▸ **Dataset entries**
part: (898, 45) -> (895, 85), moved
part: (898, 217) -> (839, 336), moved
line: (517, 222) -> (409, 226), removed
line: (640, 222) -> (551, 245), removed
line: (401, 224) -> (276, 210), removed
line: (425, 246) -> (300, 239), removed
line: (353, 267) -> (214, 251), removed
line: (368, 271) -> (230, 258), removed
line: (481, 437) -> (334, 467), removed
...
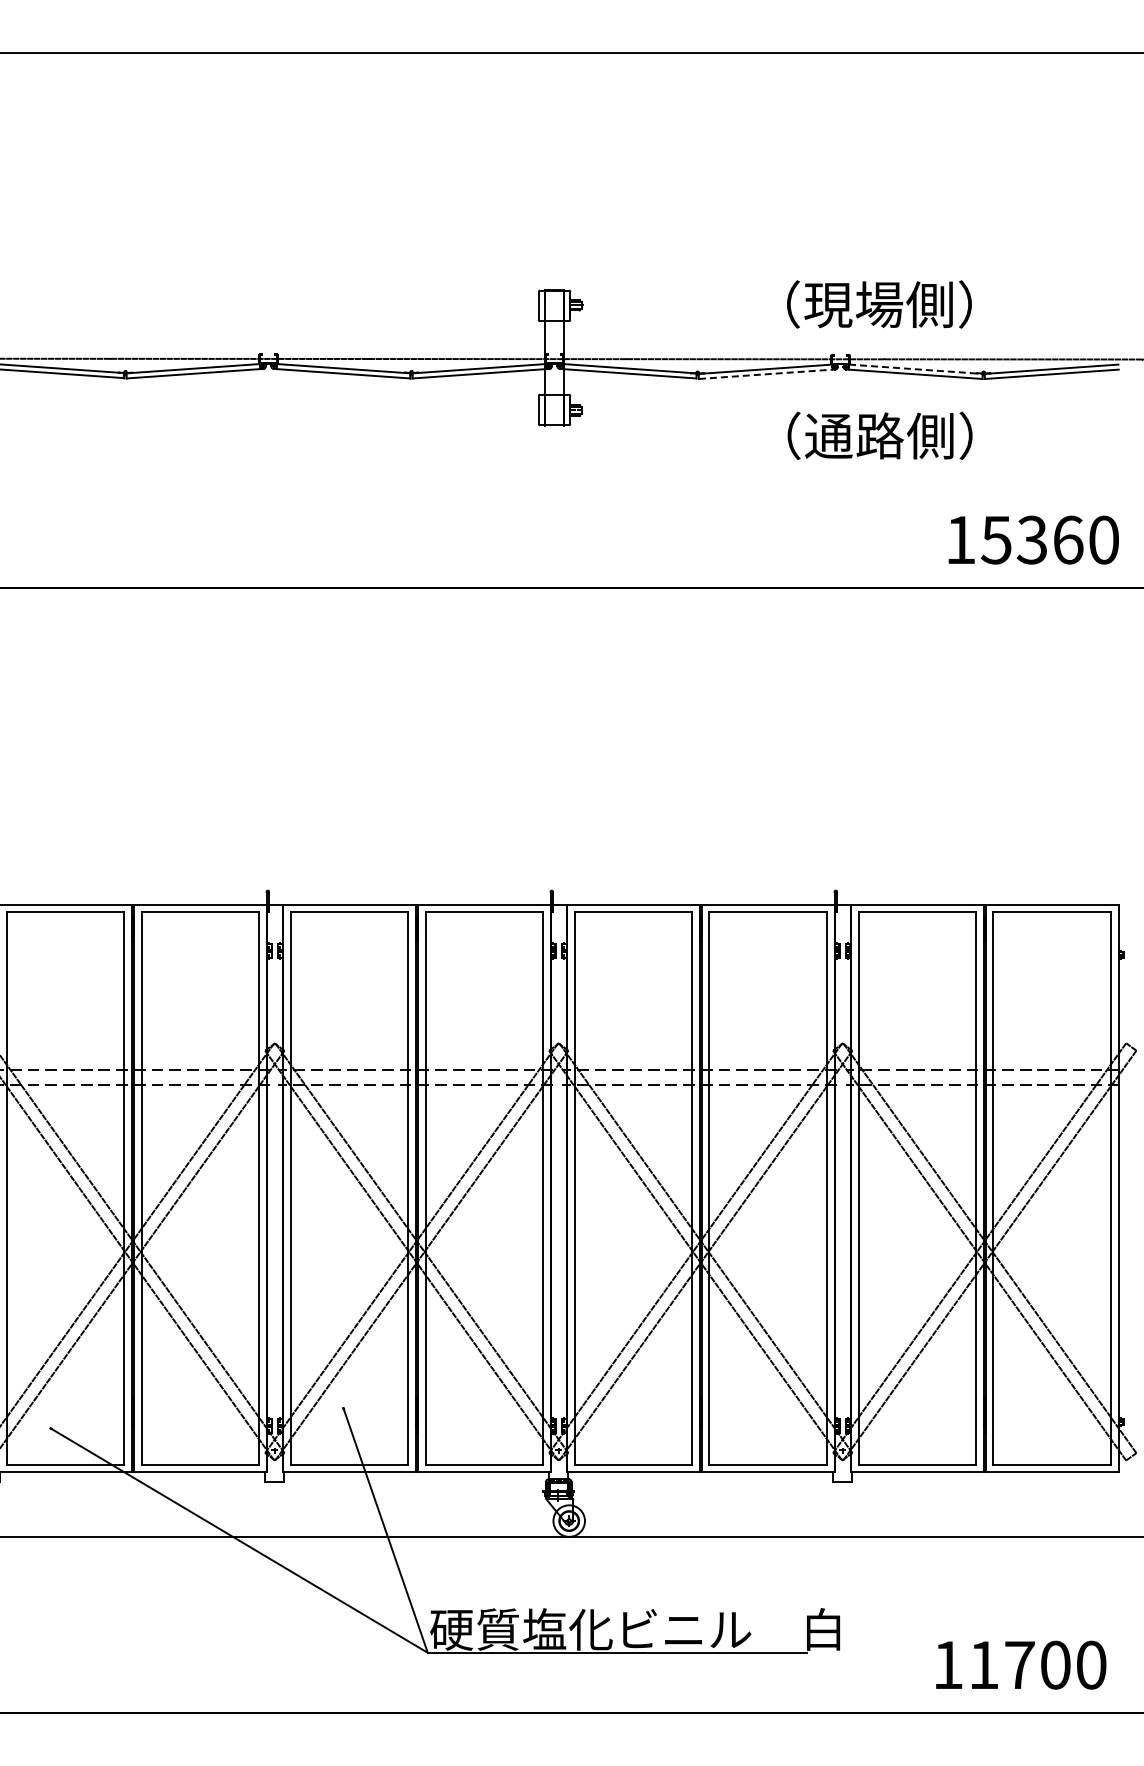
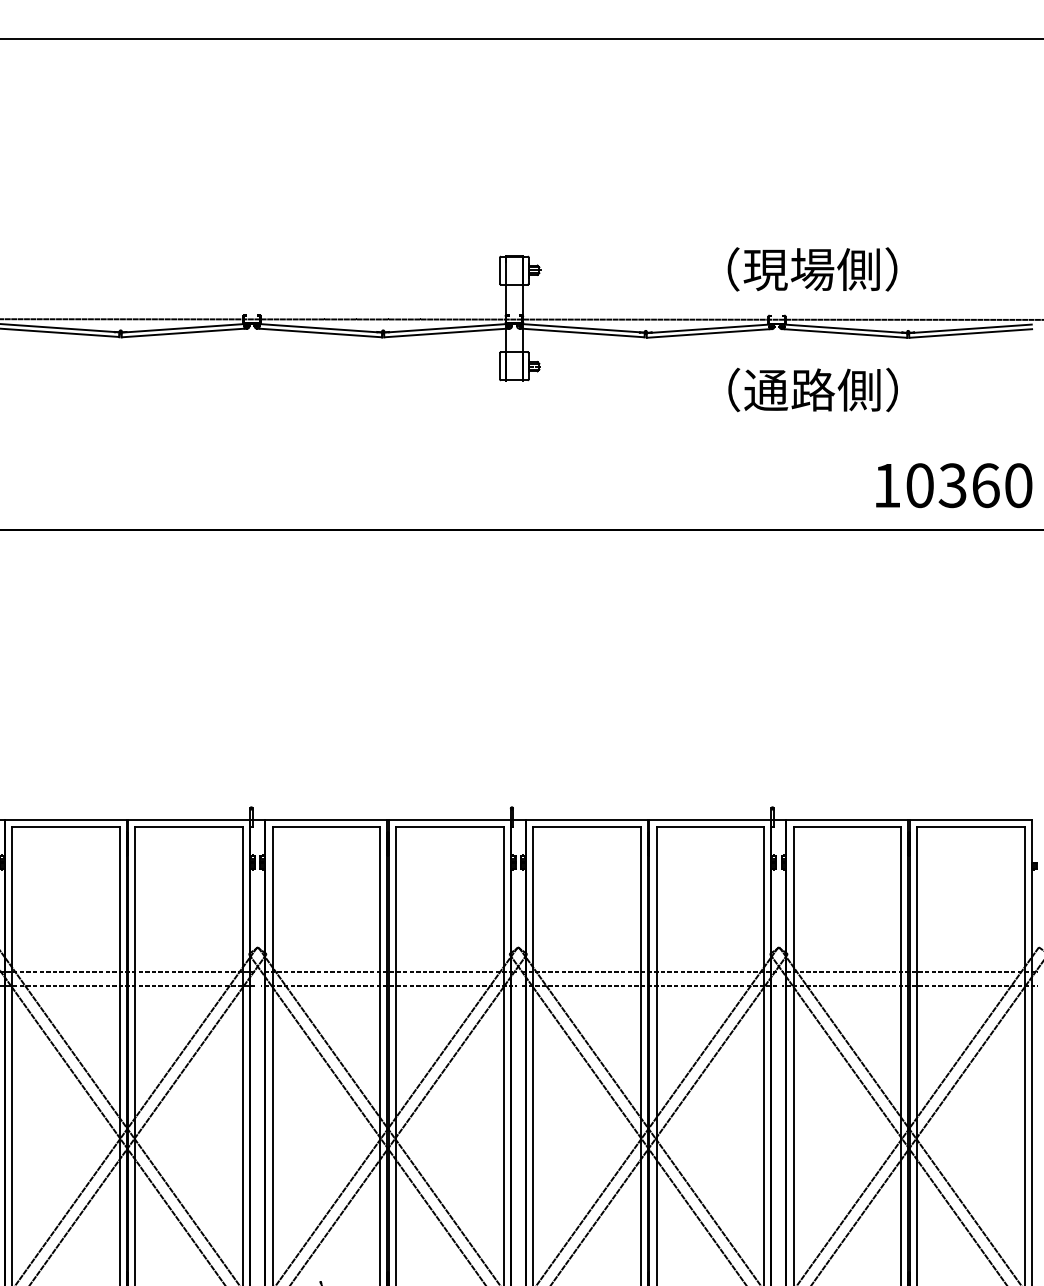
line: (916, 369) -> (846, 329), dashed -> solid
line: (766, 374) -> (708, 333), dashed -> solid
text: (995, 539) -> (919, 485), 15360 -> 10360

▸ **To-do item**
An exact, complete copy of the lines above from the one with "line: (766, 374)" through the one with "text: (995, 539)" is the whole answer.

▸ **Exercise response**
line: (766, 374) -> (708, 333), dashed -> solid
text: (995, 539) -> (919, 485), 15360 -> 10360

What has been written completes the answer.